Thio bercerita, usaha yang resmi berdiri pada 21 Oktober 2021 itu mengusung konsep galeri kerajinan yang dipadupadankan dengan kedai kopi.
Konsep tersebut ternyata sukses besar karena berhasil menjadi pintu masuk untuk memperkenalkan produk-produk Craftote.
“Lebih dari sekadar kafe, kami ingin menciptakan ruang yang mana pengunjung bisa menikmati kopi sambil melihat produk yang kami tampilkan. Semua material diproses secara manual oleh pengrajin lokal dan kami juga mendukung gerakan go green,” ujar Thio dalam siaran pers yang diterima Kompas.com, Senin (7/7/2025).

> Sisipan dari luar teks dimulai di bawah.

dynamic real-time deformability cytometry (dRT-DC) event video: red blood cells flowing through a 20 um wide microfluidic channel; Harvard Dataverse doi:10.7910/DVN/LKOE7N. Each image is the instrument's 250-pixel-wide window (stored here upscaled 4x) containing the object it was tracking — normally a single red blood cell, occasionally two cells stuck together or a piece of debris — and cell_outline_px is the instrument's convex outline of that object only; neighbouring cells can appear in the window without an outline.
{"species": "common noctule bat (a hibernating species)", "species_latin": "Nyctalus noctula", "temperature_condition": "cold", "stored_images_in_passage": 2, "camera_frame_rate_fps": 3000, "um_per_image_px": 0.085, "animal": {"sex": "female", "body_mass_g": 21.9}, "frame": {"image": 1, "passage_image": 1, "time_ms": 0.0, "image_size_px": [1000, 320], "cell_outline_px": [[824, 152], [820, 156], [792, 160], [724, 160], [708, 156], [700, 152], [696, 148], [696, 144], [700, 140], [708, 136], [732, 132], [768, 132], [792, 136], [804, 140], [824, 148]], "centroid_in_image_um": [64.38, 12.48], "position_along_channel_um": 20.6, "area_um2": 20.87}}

Thio menambahkan, Craftote menawarkan berbagai produk, mulai dari tas hingga dekorasi rumah dengan rentang harga mulai dari Rp 50.000 hingga Rp 3 juta.
Mereka juga menyediakan layanan custom order bagi pelanggan yang menginginkan desain eksklusif sesuai kebutuhan.
Menurut Thio, konsistensi dalam menghadirkan produk yang fungsional bernilai estetisnya yang akhirnya membawa nama Craftote semakin dikenal.
Bahkan, produk-produk mereka kini telah melakukan pengiriman rutin ke Kanada dan Jepang.
Di balik kesuksesan yang diraih, Thio mengungkapkan bahwa pertumbuhan solid Craftote tidak lepas dari keikutsertaan mereka dalam program Rumah BUMN BRI Jakarta pada akhir 2021.
Partisipasi dalam program tersebut menjadi titik balik penting yang mendorong akselerasi bisnis Craftote hingga berkembang seperti sekarang.
“Kami awalnya tidak terlalu memahami dunia usaha mikro kecil dan menengah (UMKM). Namun, sejak ikut kelas-kelas di Rumah BUMN, kami mendapat pengetahuan lebih soal business matching, pencatatan keuangan, efisiensi produk, dan pembelajaran soal business model canvas. Jadi, kami melihat bisnis itu bukan hanya soal produksi dan jualan, tapi juga soal survive,” kata Thio.
Tak berhenti di situ, Craftote juga aktif mengikuti berbagai program pengembangan UMKM yang diselenggarakan BRI, seperti BRI UMKM EXPO(RT) 2025 dan BRI Incubator.
Produk kerajinan dari Craftote. Lewat program-program itu, mereka tidak hanya mendapat akses pasar yang lebih luas, tetapi juga dibekali keterampilan strategis untuk mengelola usaha dan siap bersaing di pasar ekspor.
“Berbekal amunisi tersebut, Craftote kian percaya diri dan mulai menargetkan pasar Eropa sebagai langkah ekspansi bisnis selanjutnya,” kata Thio.
Meski demikian, bagi Thio dan tim, kesuksesan bisnis bukanlah satu-satunya tujuan. Di balik upaya ekspansi, Craftote juga terus menjaga komitmennya terhadap kontribusi sosial.
Oleh karena itu, Craftote secara aktif memberdayakan anak-anak panti asuhan serta pemuda pemudi dari Nusa Tenggara Timur (NTT) yang memiliki keterbatasan akses terhadap pendidikan formal melalui pelatihan barista dan pengembangan keterampilan dasar kewirausahaan.
“Bagi Craftote, pertumbuhan usaha sepatutnya berjalan seiring dengan kontribusi sosial yang nyata. Kami juga ingin memberi ruang bagi lebih banyak individu untuk berkembang bersama,” terang Thio.
Sementara itu, Corporate Secretary BRI Agustya Hendy Bernadi menjelaskan bahwa komitmen Craftote dalam menciptakan dampak sosial itu sejalan dengan semangat BRI dalam mendampingi UMKM naik kelas melalui berbagai program pemberdayaan.
“BRI terus berkomitmen menjadi mitra pertumbuhan bagi pelaku UMKM di Indonesia. Melalui pembiayaan dan berbagai program pemberdayaan, seperti pelatihan, pembinaan, dan akses pasar (expo dan pameran), kami ingin memastikan UMKM seperti Craftote tidak hanya bertahan, tapi juga terus berkembang dan bersaing di pasar nasional dan menembus global,” jelas Hendy.